[Dataset entries]

-- -- --

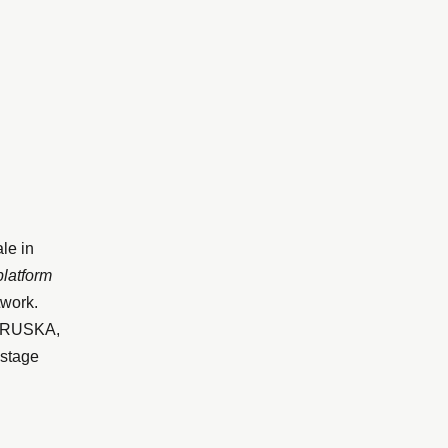
le in
platform
twork.
ETRUSKA,
kstage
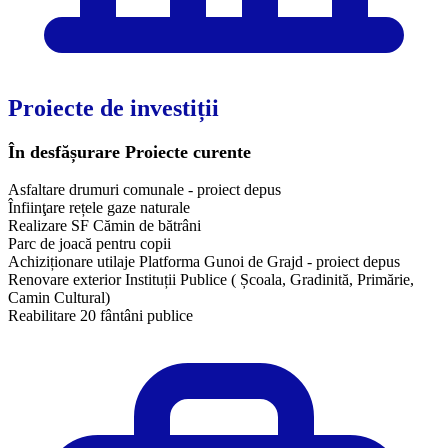
Proiecte de investiții
În desfășurare
Proiecte curente
Asfaltare drumuri comunale - proiect depus
Înfiinţare rețele gaze naturale
Realizare SF Cămin de bătrâni
Parc de joacă pentru copii
Achiziționare utilaje Platforma Gunoi de Grajd - proiect depus
Renovare exterior Instituții Publice ( Școala, Gradinită, Primărie,
Camin Cultural)
Reabilitare 20 fântâni publice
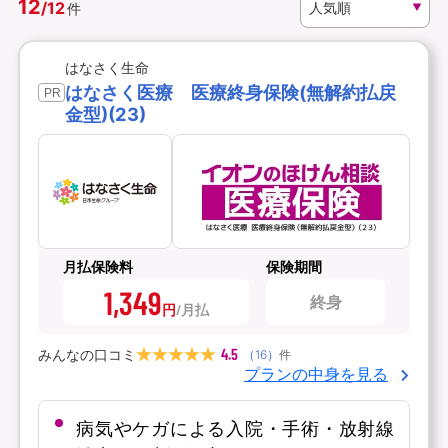
12
/
12
件
資料請求
訪問相談
はなさく生命
（無料）
（無料）
はなさく医療 医療終身保険(無解約払戻
PR
金型)(23)
イオンカード会員さま専用保険
月払保険料
保険期間
1,349
終身
円
4.5
みんなの口コミ
（
16
）
件
プランの中身を見る
病気やケガによる入院・手術・放射線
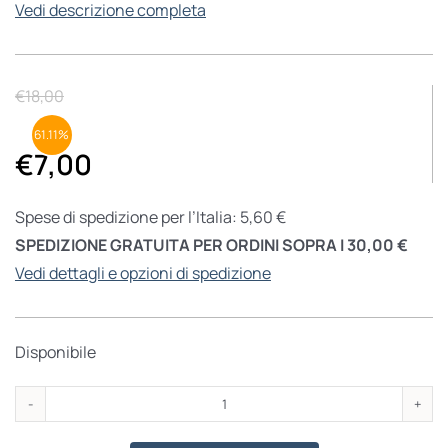
Vedi descrizione completa
€
18,00
61.11%
€
7,00
Spese di spedizione per l’Italia: 5,60 €
SPEDIZIONE GRATUITA PER ORDINI SOPRA I 30,00 €
Vedi dettagli e opzioni di spedizione
Disponibile
Un
Padre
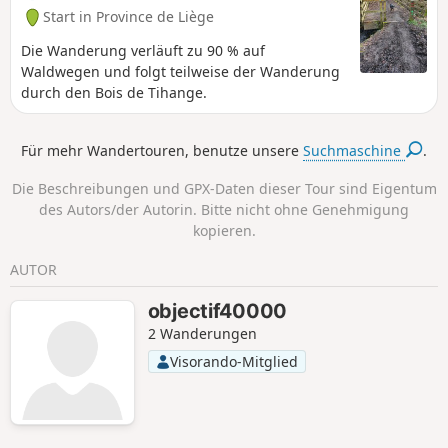
Start in Province de Liège
Die Wanderung verläuft zu 90 % auf
Waldwegen und folgt teilweise der Wanderung
durch den Bois de Tihange.
Für mehr Wandertouren, benutze unsere
Suchmaschine
.
Die Beschreibungen und GPX-Daten dieser Tour sind Eigentum
des Autors/der Autorin. Bitte nicht ohne Genehmigung
kopieren.
AUTOR
objectif40000
2 Wanderungen
Visorando-Mitglied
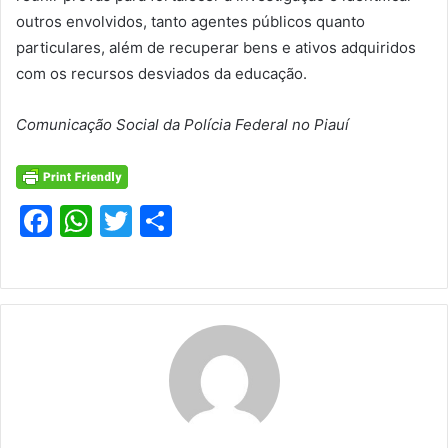
outros envolvidos, tanto agentes públicos quanto
particulares, além de recuperar bens e ativos adquiridos
com os recursos desviados da educação.
Comunicação Social da Polícia Federal no Piauí
F
W
T
S
a
h
w
h
c
at
itt
ar
e
s
er
e
b
A
o
p
o
p
k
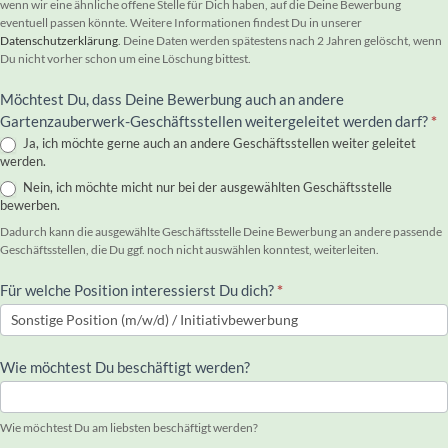
wenn wir eine ähnliche offene Stelle für Dich haben, auf die Deine Bewerbung
eventuell passen könnte. Weitere Informationen findest Du in unserer
Datenschutzerklärung
. Deine Daten werden spätestens nach 2 Jahren gelöscht, wenn
Du nicht vorher schon um eine Löschung bittest.
Möchtest Du, dass Deine Bewerbung auch an andere
Gartenzauberwerk-Geschäftsstellen weitergeleitet werden darf?
*
Ja, ich möchte gerne auch an andere Geschäftsstellen weiter geleitet
werden.
Nein, ich möchte micht nur bei der ausgewählten Geschäftsstelle
bewerben.
Dadurch kann die ausgewählte Geschäftsstelle Deine Bewerbung an andere passende
Geschäftsstellen, die Du ggf. noch nicht auswählen konntest, weiterleiten.
Für welche Position interessierst Du dich?
*
Wie möchtest Du beschäftigt werden?
Wie möchtest Du am liebsten beschäftigt werden?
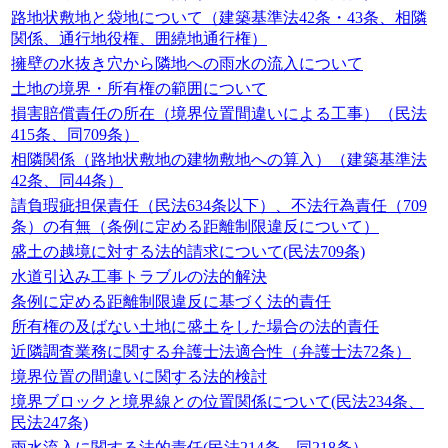
路地状敷地と袋地について（建築基準法42条・43条、相隣
関係、通行地役権、囲繞地通行権）
擁壁の水抜き穴から隣地への雨水の流入について
土地の境界・所有権の範囲について
損害賠償責任の所在（境界位置間違いによる工事）（民法
415条、同709条）
相隣関係（路地状敷地の建物敷地への算入）（建築基準法
42条、同44条）
請負瑕疵担保責任（民法634条以下）、不法行為責任（709
条）の有無（条例に定める距離制限違反について）
盛土の越境に対する法的請求について(民法709条)
水道引込み工事トラブルの法的解決
条例に定める距離制限違反に基づく法的責任
所有権の及ばない土地に盛土をした場合の法的責任
近隣調査業務に関する弁護士法適合性（弁護士法72条）
境界位置の間違いに関する法的検討
境界ブロックと境界線との位置関係について(民法234条、
民法247条)
雨水流入に関する法的責任(民法214条、同218条）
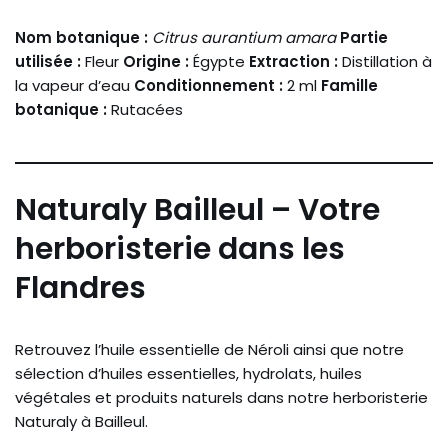
Nom botanique :
Citrus aurantium amara
Partie
utilisée :
Fleur
Origine :
Égypte
Extraction :
Distillation à
la vapeur d’eau
Conditionnement :
2 ml
Famille
botanique :
Rutacées
Naturaly Bailleul – Votre
herboristerie dans les
Flandres
Retrouvez l’huile essentielle de Néroli ainsi que notre
sélection d’huiles essentielles, hydrolats, huiles
végétales et produits naturels dans notre herboristerie
Naturaly à Bailleul.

-- -- --

Task to complete
Set the data above down again exactly as given, with no pictures.

Answer area
le in
platform
twork.
ETRUSKA,
kstage
Proiecte de investiții
În desfășurare
Proiecte curente
Asfaltare drumuri comunale - proiect depus
Înfiinţare rețele gaze naturale
Realizare SF Cămin de bătrâni
Parc de joacă pentru copii
Achiziționare utilaje Platforma Gunoi de Grajd - proiect depus
Renovare exterior Instituții Publice ( Școala, Gradinită, Primărie,
Camin Cultural)
Reabilitare 20 fântâni publice
12
/
12
件
資料請求
訪問相談
はなさく生命
（無料）
（無料）
はなさく医療 医療終身保険(無解約払戻
PR
金型)(23)
イオンカード会員さま専用保険
月払保険料
保険期間
1,349
終身
円
4.5
みんなの口コミ
（
16
）
件
プランの中身を見る
病気やケガによる入院・手術・放射線
Vedi descrizione completa
€
18,00
61.11%
€
7,00
Spese di spedizione per l’Italia: 5,60 €
SPEDIZIONE GRATUITA PER ORDINI SOPRA I 30,00 €
Vedi dettagli e opzioni di spedizione
Disponibile
Un
Padre
Start in Province de Liège
Die Wanderung verläuft zu 90 % auf
Waldwegen und folgt teilweise der Wanderung
durch den Bois de Tihange.
Für mehr Wandertouren, benutze unsere
Suchmaschine
.
Die Beschreibungen und GPX-Daten dieser Tour sind Eigentum
des Autors/der Autorin. Bitte nicht ohne Genehmigung
kopieren.
AUTOR
objectif40000
2 Wanderungen
Visorando-Mitglied
outros envolvidos, tanto agentes públicos quanto
particulares, além de recuperar bens e ativos adquiridos
com os recursos desviados da educação.
Comunicação Social da Polícia Federal no Piauí
F
W
T
S
a
h
w
h
c
at
itt
ar
e
s
er
e
b
A
o
p
o
p
k
wenn wir eine ähnliche offene Stelle für Dich haben, auf die Deine Bewerbung
eventuell passen könnte. Weitere Informationen findest Du in unserer
Datenschutzerklärung
. Deine Daten werden spätestens nach 2 Jahren gelöscht, wenn
Du nicht vorher schon um eine Löschung bittest.
Möchtest Du, dass Deine Bewerbung auch an andere
Gartenzauberwerk-Geschäftsstellen weitergeleitet werden darf?
*
Ja, ich möchte gerne auch an andere Geschäftsstellen weiter geleitet
werden.
Nein, ich möchte micht nur bei der ausgewählten Geschäftsstelle
bewerben.
Dadurch kann die ausgewählte Geschäftsstelle Deine Bewerbung an andere passende
Geschäftsstellen, die Du ggf. noch nicht auswählen konntest, weiterleiten.
Für welche Position interessierst Du dich?
*
Wie möchtest Du beschäftigt werden?
Wie möchtest Du am liebsten beschäftigt werden?
路地状敷地と袋地について（建築基準法42条・43条、相隣
関係、通行地役権、囲繞地通行権）
擁壁の水抜き穴から隣地への雨水の流入について
土地の境界・所有権の範囲について
損害賠償責任の所在（境界位置間違いによる工事）（民法
415条、同709条）
相隣関係（路地状敷地の建物敷地への算入）（建築基準法
42条、同44条）
請負瑕疵担保責任（民法634条以下）、不法行為責任（709
条）の有無（条例に定める距離制限違反について）
盛土の越境に対する法的請求について(民法709条)
水道引込み工事トラブルの法的解決
条例に定める距離制限違反に基づく法的責任
所有権の及ばない土地に盛土をした場合の法的責任
近隣調査業務に関する弁護士法適合性（弁護士法72条）
境界位置の間違いに関する法的検討
境界ブロックと境界線との位置関係について(民法234条、
民法247条)
雨水流入に関する法的責任(民法214条、同218条）
Nom botanique :
Citrus aurantium amara
Partie
utilisée :
Fleur
Origine :
Égypte
Extraction :
Distillation à
la vapeur d’eau
Conditionnement :
2 ml
Famille
botanique :
Rutacées
Naturaly Bailleul – Votre
herboristerie dans les
Flandres
Retrouvez l’huile essentielle de Néroli ainsi que notre
sélection d’huiles essentielles, hydrolats, huiles
végétales et produits naturels dans notre herboristerie
Naturaly à Bailleul.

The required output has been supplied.